Is Source-Code Optimization Worthwhile?
nwetters asks: "I'd like my programs to run as fast as possible, and there are some great books (e.g. High Performance Computing) that give examples of loop optimizations and unit-stride memory use. However, I've heard that modern compilers will automatically optimize even the worst of my cludge. Should I bother with manual tweaking, or leave it up to the compiler? "
I'm sure there are innumerable ways to screw the compiler. As far as I know, no optimizer yet written converts bubble sorts into quicksorts. That said, you shouldn't worry about optimizing your loops before you've designed you program and picked appropriate algorithms. My theory is to design and code primarily for correctness, reliability, flexibility and maintenance. If the result is fast enough/small enough, then I'm done. If it's too slow (or too big, or whatever), then put it under a profiler and start picking. But definitely don't waste hand optimizing code until you've profiled it to make sure you're optimizing the *right* code!
That doesn't mean you should ignore stuff like memory stride and loop invariants, etc while coding, just because the compiler can fix it. For one thing, who knows what compiler/machine you're going to be using tomorrow? Code optimizers are stupid and conservative, and it doesn't take much to make one "give up" and go with "slow but correct". Another thing is that a lot of code that does confuse the optimizer is likely to confuse a future maintainer as well.

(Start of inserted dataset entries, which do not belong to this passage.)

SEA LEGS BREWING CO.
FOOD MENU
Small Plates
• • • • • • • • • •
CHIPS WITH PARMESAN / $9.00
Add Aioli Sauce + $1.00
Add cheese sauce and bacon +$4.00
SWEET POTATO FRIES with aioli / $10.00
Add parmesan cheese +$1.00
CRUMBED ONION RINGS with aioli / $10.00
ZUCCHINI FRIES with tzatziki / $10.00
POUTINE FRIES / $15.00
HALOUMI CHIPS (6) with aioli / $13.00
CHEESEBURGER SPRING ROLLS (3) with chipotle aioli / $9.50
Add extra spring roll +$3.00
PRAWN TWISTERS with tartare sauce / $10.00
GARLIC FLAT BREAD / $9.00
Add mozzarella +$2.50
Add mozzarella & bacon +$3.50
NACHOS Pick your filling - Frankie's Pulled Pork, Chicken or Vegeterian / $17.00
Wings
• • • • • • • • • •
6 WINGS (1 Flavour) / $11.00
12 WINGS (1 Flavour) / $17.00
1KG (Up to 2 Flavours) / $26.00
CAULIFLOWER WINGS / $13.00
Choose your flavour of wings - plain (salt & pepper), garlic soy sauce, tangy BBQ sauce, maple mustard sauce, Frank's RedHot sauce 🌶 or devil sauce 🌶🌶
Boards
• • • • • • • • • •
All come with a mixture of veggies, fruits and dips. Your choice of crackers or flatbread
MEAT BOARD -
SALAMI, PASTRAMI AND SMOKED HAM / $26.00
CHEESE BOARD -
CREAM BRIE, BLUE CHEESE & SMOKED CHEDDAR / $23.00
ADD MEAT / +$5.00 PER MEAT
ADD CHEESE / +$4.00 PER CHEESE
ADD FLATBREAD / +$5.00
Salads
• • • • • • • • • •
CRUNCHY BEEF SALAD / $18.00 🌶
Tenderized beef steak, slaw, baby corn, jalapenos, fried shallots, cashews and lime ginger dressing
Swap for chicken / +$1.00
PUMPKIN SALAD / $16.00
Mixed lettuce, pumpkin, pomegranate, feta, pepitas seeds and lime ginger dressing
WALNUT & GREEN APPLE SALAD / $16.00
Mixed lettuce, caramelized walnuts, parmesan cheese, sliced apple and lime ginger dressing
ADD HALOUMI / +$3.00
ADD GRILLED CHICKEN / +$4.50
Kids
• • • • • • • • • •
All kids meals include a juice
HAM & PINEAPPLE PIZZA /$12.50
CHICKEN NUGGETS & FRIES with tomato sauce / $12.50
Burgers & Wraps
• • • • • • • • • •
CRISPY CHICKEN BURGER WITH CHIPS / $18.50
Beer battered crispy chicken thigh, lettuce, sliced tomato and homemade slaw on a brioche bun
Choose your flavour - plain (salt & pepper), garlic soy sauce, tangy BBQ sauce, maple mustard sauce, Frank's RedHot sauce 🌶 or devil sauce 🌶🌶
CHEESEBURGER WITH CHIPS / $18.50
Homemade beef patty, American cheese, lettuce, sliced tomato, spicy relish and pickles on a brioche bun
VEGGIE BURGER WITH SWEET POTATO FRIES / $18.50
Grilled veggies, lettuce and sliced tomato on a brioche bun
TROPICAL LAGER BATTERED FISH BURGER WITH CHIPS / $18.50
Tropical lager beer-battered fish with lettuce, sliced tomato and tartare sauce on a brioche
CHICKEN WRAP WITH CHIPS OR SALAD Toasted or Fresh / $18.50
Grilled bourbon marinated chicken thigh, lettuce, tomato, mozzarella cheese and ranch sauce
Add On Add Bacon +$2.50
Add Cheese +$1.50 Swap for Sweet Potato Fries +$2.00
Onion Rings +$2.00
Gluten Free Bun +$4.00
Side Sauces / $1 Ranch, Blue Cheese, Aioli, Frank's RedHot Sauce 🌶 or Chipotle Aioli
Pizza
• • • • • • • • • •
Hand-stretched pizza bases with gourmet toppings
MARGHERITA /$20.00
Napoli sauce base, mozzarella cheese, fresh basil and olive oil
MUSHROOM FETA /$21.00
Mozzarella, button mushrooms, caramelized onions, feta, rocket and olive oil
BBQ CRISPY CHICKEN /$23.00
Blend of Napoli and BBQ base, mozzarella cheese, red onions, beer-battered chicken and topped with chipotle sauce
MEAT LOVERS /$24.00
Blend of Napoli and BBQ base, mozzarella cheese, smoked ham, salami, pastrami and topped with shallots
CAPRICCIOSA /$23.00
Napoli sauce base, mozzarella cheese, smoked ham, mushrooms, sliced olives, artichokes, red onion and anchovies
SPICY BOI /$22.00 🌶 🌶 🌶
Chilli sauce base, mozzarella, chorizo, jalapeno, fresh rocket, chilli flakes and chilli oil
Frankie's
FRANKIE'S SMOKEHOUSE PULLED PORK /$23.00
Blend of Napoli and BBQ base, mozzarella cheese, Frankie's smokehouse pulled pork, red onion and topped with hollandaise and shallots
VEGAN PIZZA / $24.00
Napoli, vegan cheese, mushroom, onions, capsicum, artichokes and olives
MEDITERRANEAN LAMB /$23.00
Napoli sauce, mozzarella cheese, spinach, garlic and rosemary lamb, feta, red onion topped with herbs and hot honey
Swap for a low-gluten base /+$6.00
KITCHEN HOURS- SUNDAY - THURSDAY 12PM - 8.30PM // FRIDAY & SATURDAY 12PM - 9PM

As V.Mole said, you can't expect a compiler to convert bubble sorts to quick sorts for you, so you certainly want to use appropriate algorithms, but you should not worry about things like precomputing common expressions or specifying what variables should be placed in registers: the compiler is, invariably, going to do a better job of sorting out these minor optimizations than you will, and it will be more portable. (the kind of optimizations that work well on a PowerPC or Alpha won't be so good on an x86 and vice versa)
As for some of the more esoteric optimizations, like loop unrolling, you may or may not get a compiler that can do good loop unrolling, so it may pay to unroll loops manually. Still, for the first attempt, you should probably write the loops without unrolling them so that you can think about the rest of the program, rather than getting caught up in minutia.
I routinely perform some small optimizations that rely on very large scale knowledge of what the code does and how it will be used. For example, I have an AVL tree library that caches the result of the last search and checks the cache variable before each lookup. That kind of optimization couldn't easily be done by the compiler (since it optimizes accross calls to different functions and it relies on what the code is being used for by the caller) but could have a big impact on code that might perform multiple lookups on the same key in sequence. (of course I would be better served by a splay tree in this circumstance, but that's beside the point here)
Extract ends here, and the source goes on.